The conventional view among commentators is that the euro project has now to evolve into a banking union and ultimately a full fiscal union. Steps have been taken in terms of the former, albeit hesitant ones, with the burden of bank resolution still State dependent for up to a decade. The tide of public opinion in Europe also appears to have shifted away from Federalism and so the concept of debt mutualisation is a long way from realization. Moreover, new euro fiscal rules will further limit discretionary budgetary policy within member states, so leaving governments and hence electorates with no macro tools to affect aggregate demand; domestic policy levers can now solely impact the supply side of the economy given the loss of sovereignty over fiscal, monetary and FX policies.
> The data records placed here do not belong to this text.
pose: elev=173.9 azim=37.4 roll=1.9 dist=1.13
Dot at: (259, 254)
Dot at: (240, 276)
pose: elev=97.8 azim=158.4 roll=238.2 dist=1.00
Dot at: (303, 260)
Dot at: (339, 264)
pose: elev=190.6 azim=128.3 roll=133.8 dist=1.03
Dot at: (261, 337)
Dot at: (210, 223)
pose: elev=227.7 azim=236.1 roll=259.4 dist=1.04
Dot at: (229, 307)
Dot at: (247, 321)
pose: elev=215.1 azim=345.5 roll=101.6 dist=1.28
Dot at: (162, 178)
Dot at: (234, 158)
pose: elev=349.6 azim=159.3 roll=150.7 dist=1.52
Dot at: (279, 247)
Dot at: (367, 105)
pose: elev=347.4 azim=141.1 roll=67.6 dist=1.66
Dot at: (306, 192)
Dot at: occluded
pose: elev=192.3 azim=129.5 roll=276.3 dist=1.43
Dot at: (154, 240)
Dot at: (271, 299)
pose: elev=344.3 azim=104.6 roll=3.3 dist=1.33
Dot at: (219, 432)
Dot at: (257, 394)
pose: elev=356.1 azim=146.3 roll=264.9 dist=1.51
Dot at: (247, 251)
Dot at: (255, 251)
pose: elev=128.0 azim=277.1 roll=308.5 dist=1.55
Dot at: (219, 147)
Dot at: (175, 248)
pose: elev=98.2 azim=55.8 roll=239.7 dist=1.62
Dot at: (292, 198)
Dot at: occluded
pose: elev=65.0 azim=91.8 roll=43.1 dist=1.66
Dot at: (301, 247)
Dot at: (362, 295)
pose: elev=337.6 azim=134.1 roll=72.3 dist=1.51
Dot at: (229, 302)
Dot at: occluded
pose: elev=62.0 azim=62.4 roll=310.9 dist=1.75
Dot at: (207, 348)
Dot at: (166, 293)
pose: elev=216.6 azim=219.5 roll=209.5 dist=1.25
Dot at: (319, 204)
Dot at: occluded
The conventional wisdom on banking and fiscal union requires political agreement on the way forward and it is by no means certain that electorates will support these moves. Indeed, the risk remains that debt fatigue or creditor fatigue will eventually result in the election of governments willing to risk leaving the single currency even though the costs of exit are seen as high and the outcome uncertain. What would Ireland do, for example, on a break up- a floating punt is unlikely so would it anchor again with sterling or adopt some range against the DM, as in the ERM? That uncertainty and perceived costs of exit may well continue to trump discontent within most or all the debtor members of the euro and the stagnation evident in the French economy may help precipitate a more expansionary monetary and fiscal mix in Europe – the respective performances of the US and UK economies relative to the euro area since the Great Recession surely cannot be put down to supply side responses alone.  One can never say that the fear of euro exit will always be the case, however, and that the single currency will inevitably survive in its present form.  Yet it is foolish, as some have done, to predict the date and time of exits as it will be political events that will determine the euro’s fate, which is appropriate for what is, after all, a political construct.